Of special interest this year is the disclosure of the Dutch Trustfund (Nationaal Beheersinstituut) that between 1945 and 1967 managed all the Dutch funds and assets seized from German nationals after the war and from Dutch (suspected) collaborators and profiteers until after their court verdicts, as well as funds and assets of missing persons (such as jewish people deported by the nazis during the war, or in hiding and not yet returned) until their fate was known. The index of all persons for whom assets were managed, or from whom assets were seized, contains some 180.000 names, and is available online. The Dutch Trustfund archive itself hasn’t been digitised yet (as it wasn’t public yet), and stretches 2.5km of shelves.
Out of curiosity I did a quick search to look for my grandparents but none of them show up in the index. So there wasn’t some never shared family secret. 😉

Collaborating E.J. Voûte, mayor of Amsterdam during the years of occupation

E.J. Voute, collaborating mayor of Amsterdam during the nazi occupation on the photo above (source Spaarnestad archive, within the National Archive. Photo taken during his trial, 25 April 1947), and the location in the list of the Dutch Trustfund archives where he’s mentioned.

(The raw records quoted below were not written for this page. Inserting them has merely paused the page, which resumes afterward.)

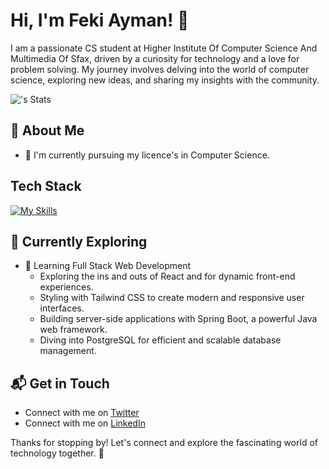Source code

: # Hi, I'm Feki Ayman! 👋

I am a passionate CS student at Higher Institute Of Computer Science And Multimedia Of Sfax, driven by a curiosity for technology and a love for problem solving. My journey involves delving into the world of computer science, exploring new ideas, and sharing my insights with the community.

![<username>'s Stats](https://github-readme-stats.vercel.app/api?username=<username>&theme=vue-dark&show_icons=true&hide_border=true&count_private=true)

## 🚀 About Me

- 🔭 I'm currently pursuing my licence's in Computer Science.





## Tech Stack
[![My Skills](https://skillicons.dev/icons?i=js,html,css,wasm)](https://skillicons.dev)

## 🌱 Currently Exploring

- 🚀 Learning Full Stack Web Development
  - Exploring the ins and outs of React and for dynamic front-end experiences.
  - Styling with Tailwind CSS to create modern and responsive user interfaces.
  - Building server-side applications with Spring Boot, a powerful Java web framework.
  - Diving into PostgreSQL for efficient and scalable database management.




## 📬 Get in Touch

- Connect with me on [Twitter](https://twitter.com/aymanfeki1)
- Connect with me on [LinkedIn](www.linkedin.com/in/ayman-feki)

Thanks for stopping by! Let's connect and explore the fascinating world of technology together. 🚀



<!--

Here are some ideas to get you started:

- 🔭 I’m currently working on ...

- 👯 I’m looking to collaborate on ...
- 🤔 I’m looking for help with ...
- 💬 Ask me about ...
- 📫 How to reach me: ...
- 😄 Pronouns: ...
- ⚡ Fun fact: ...
-->
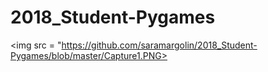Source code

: # 2018_Student-Pygames
<img src = "https://github.com/saramargolin/2018_Student-Pygames/blob/master/Capture1.PNG>
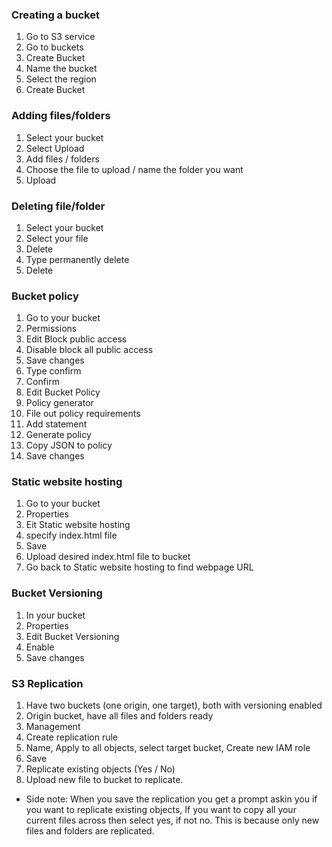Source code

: ### Creating a bucket
1. Go to S3 service
2. Go to buckets
3. Create Bucket
4. Name the bucket
5. Select the region 
6. Create Bucket

### Adding files/folders
1. Select your bucket
2. Select Upload
3. Add files / folders
4. Choose the file to upload / name the folder you want
5. Upload


### Deleting file/folder
1. Select your bucket
2. Select your file
3. Delete
4. Type permanently delete
5. Delete


### Bucket policy
1. Go to your bucket
2. Permissions
3. Edit Block public access
4. Disable block all public access
5. Save changes 
6. Type confirm
7. Confirm
8. Edit Bucket Policy
9. Policy generator
10. File out policy requirements
11. Add statement
12. Generate policy
13. Copy JSON to policy
14. Save changes


### Static website hosting
1. Go to your bucket
2. Properties
3. Eit Static website hosting
4. specify index.html file
5. Save
6. Upload desired index.html file to bucket
7. Go back to Static website hosting to find webpage URL

### Bucket Versioning
1. In your bucket
2. Properties
3. Edit Bucket Versioning
4. Enable
5. Save changes


### S3 Replication
1. Have two buckets (one origin, one target), both with versioning enabled
2. Origin bucket, have all files and folders ready
3. Management
4. Create replication rule
5. Name, Apply to all objects, select target bucket, Create new IAM role
6. Save
7. Replicate existing objects (Yes / No)
8. Upload new file to bucket to replicate.
- Side note: When you save the replication you get a prompt askin you if you want to replicate existing objects, If you want to copy all your current files across then select yes, if not no. This is because only new files and folders are replicated. 
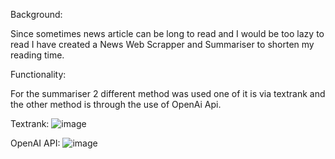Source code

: Background: 

Since sometimes news article can be long to read and I would be too lazy to read I have created a News Web Scrapper and Summariser to shorten my reading time.


Functionality: 

For the summariser 2 different method was used one of it is via textrank and the other method is through the use of OpenAi Api.

Textrank:
![image](https://github.com/user-attachments/assets/2bd9100e-9364-46a1-b404-d38d1215f0b6)

OpenAI API:
![image](https://github.com/user-attachments/assets/8ce4d574-59ee-4be0-a424-466d9b19bc26)

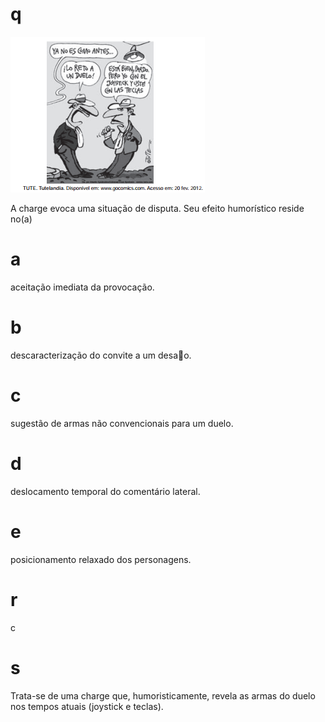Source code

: # q
![](b53f60df-bbd3-e22b-4dac-466004955b03.png)

A charge evoca uma situação de disputa. Seu efeito humorístico reside no(a)

# a
aceitação imediata da provocação.

# b
descaracterização do convite a um desao.

# c
sugestão de armas não convencionais para um duelo.

# d
deslocamento temporal do comentário lateral.

# e
posicionamento relaxado dos personagens.

# r
c

# s
Trata-se de uma charge que, humoristicamente, revela as armas do duelo nos tempos atuais (joystick e teclas).
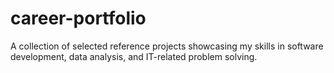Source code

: # career-portfolio
A collection of selected reference projects showcasing my skills in software development, data analysis, and IT-related problem solving.
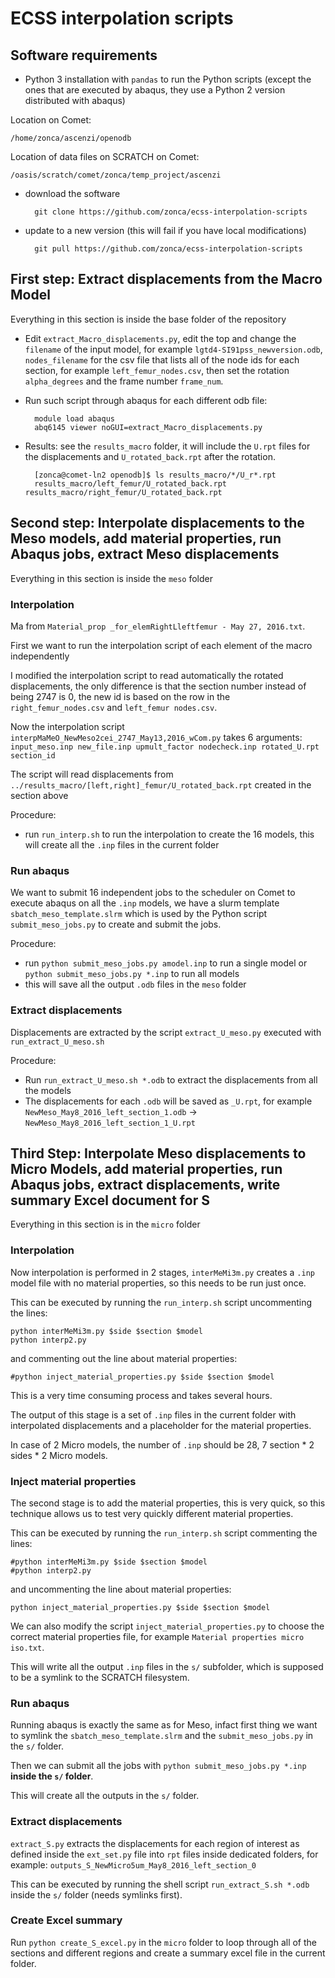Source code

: ECSS interpolation scripts
=========================

## Software requirements

* Python 3 installation with `pandas` to run the Python scripts (except the ones that are executed by abaqus, they use a Python 2 version distributed with abaqus)


Location on Comet:

    /home/zonca/ascenzi/openodb
    
Location of data files on SCRATCH on Comet:

    /oasis/scratch/comet/zonca/temp_project/ascenzi
    
* download the software
        
        git clone https://github.com/zonca/ecss-interpolation-scripts

* update to a new version (this will fail if you have local modifications)

        git pull https://github.com/zonca/ecss-interpolation-scripts

## First step: Extract displacements from the Macro Model

Everything in this section is inside the base folder of the repository

* Edit `extract_Macro_displacements.py`, edit the top and change the `filename` of the input model, for example `lgtd4-SI91pss_newversion.odb`, `nodes_filename` for the csv file that lists all of the node ids for each section, for example `left_femur_nodes.csv`, then set the rotation `alpha_degrees` and the frame number `frame_num`.

* Run such script through abaqus for each different odb file:

        module load abaqus
        abq6145 viewer noGUI=extract_Macro_displacements.py

* Results: see the `results_macro` folder, it will include the `U.rpt` files for the displacements and `U_rotated_back.rpt` after the rotation. 

        [zonca@comet-ln2 openodb]$ ls results_macro/*/U_r*.rpt
        results_macro/left_femur/U_rotated_back.rpt  results_macro/right_femur/U_rotated_back.rpt

## Second step: Interpolate displacements to the Meso models, add material properties, run Abaqus jobs, extract Meso displacements

Everything in this section is inside the `meso` folder

### Interpolation

Ma from `Material_prop _for_elemRightLleftfemur - May 27, 2016.txt`.

First we want to run the interpolation script of each element of the macro independently

I modified the interpolation script to read automatically the rotated displacements, the only difference is that the section number instead of being 2747 is 0, the new id is based on the row in the `right_femur_nodes.csv` and `left_femur nodes.csv`.

Now the interpolation script `interpMaMeO_NewMeso2cei_2747_May13,2016_wCom.py` takes 6 arguments: `input_meso.inp new_file.inp upmult_factor nodecheck.inp rotated_U.rpt section_id`

The script will read displacements from `../results_macro/[left,right]_femur/U_rotated_back.rpt` created in the section above

Procedure:

* run `run_interp.sh` to run the interpolation to create the 16 models, this will create all the `.inp` files in the current folder

### Run abaqus

We want to submit 16 independent jobs to the scheduler on Comet to execute abaqus on all the `.inp` models, we have a slurm template `sbatch_meso_template.slrm` which is used by the Python script `submit_meso_jobs.py` to create and submit the jobs.

Procedure:

* run `python submit_meso_jobs.py amodel.inp` to run a single model or `python submit_meso_jobs.py *.inp` to run all models
* this will save all the output `.odb` files in the `meso` folder

### Extract displacements

Displacements are extracted by the script `extract_U_meso.py` executed with `run_extract_U_meso.sh`

Procedure:

* Run `run_extract_U_meso.sh *.odb` to extract the displacements from all the models
* The displacements for each `.odb` will be saved as `_U.rpt`, for example `NewMeso_May8_2016_left_section_1.odb` -> `NewMeso_May8_2016_left_section_1_U.rpt`

## Third Step: Interpolate Meso displacements to Micro Models, add material properties, run Abaqus jobs, extract displacements, write summary Excel document for S

Everything in this section is in the `micro` folder

### Interpolation

Now interpolation is performed in 2 stages, `interMeMi3m.py` creates a `.inp` model file with no material properties, so this needs to be run just once.

This can be executed by running the `run_interp.sh` script uncommenting the lines:

    python interMeMi3m.py $side $section $model
    python interp2.py
    
and commenting out the line about material properties:

    #python inject_material_properties.py $side $section $model
    
This is a very time consuming process and takes several hours.

The output of this stage is a set of `.inp` files in the current folder with interpolated displacements and a placeholder for the material properties.

In case of 2 Micro models, the number of `.inp` should be 28, 7 section * 2 sides * 2 Micro models.

### Inject material properties

The second stage is to add the material properties, this is very quick, so this technique allows us to test very quickly different material properties.

This can be executed by running the `run_interp.sh` script commenting the lines:

    #python interMeMi3m.py $side $section $model
    #python interp2.py
    
and uncommenting the line about material properties:

    python inject_material_properties.py $side $section $model
    
We can also modify the script `inject_material_properties.py` to choose the correct material properties file, for example `Material properties micro iso.txt`.

This will write all the output `.inp` files in the `s/` subfolder, which is supposed to be a symlink to the SCRATCH filesystem.

### Run abaqus

Running abaqus is exactly the same as for Meso, infact first thing we want to symlink the `sbatch_meso_template.slrm` and the `submit_meso_jobs.py` in the `s/` folder.

Then we can submit all the jobs with `python submit_meso_jobs.py *.inp` **inside the `s/` folder**.

This will create all the outputs in the `s/` folder.

### Extract displacements

`extract_S.py` extracts the displacements for each region of interest as defined inside the `ext_set.py` file into `rpt` files inside dedicated folders, for example: `outputs_S_NewMicro5um_May8_2016_left_section_0`

This can be executed by running the shell script `run_extract_S.sh *.odb` inside the `s/` folder (needs symlinks first).

### Create Excel summary

Run `python create_S_excel.py` in the `micro` folder to loop through all of the sections and different regions and create a summary excel file in the current folder.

In the 1980’s my dad spent many days searching paper archives to reconstruct his paternal family tree. I am going through some of his archives now that we are dissolving my parents household. What was hard work then, now after digitisation, is often available online.

Regional archives have done a lot of work to digitize records of birth, marriage, and death, and make them searchable online. Through the website allefriezen.nl (all Frisians dot nl) one can search for documents by name. The picture below (archive source) is the registration of our family name on 20 February 1812. This was under Napoleonic rule when France had annexed the Netherlands (1810-1814) and family names became compulsory.

Popke Jacobs the great-grandfather of my grandfather registered our name in the “Municipality Ureterp, Canton Beetsterzwaag, Arondissement Heerenveen, Departement Vriesland” (sic). It is weird to see those French government structures in the document.

aannamezijlstra

The full text reads:

“Before us Maire (mayor) of the Municipality Ureterp, Canton Beetsterzwaag, Arondissement Heerenveen, Departement Vriesland, having appeared Popke Jacobs, living in Ureterp, has himself declared that he adopts the name of Zijlstra as family name and has the following number of sons and daughters, to know, Jakob, old 18 years, living in Grouw. Klaas old ten years, Jan old one in his second year, both living in Ureterp, Geeske old 17 years, living in Drachten, Aukjen old 15 years living on the Groote Gast and Trijntje old 13 years living in Ureterp and has signed this with us 20 February 1812.”

It is interesting to note that my ancestor signed his own name, so he was literate. Others registered in the same document signed with a shaky “X”. His occupation was listed as “worker”, meaning he was a hired hand and day laborer.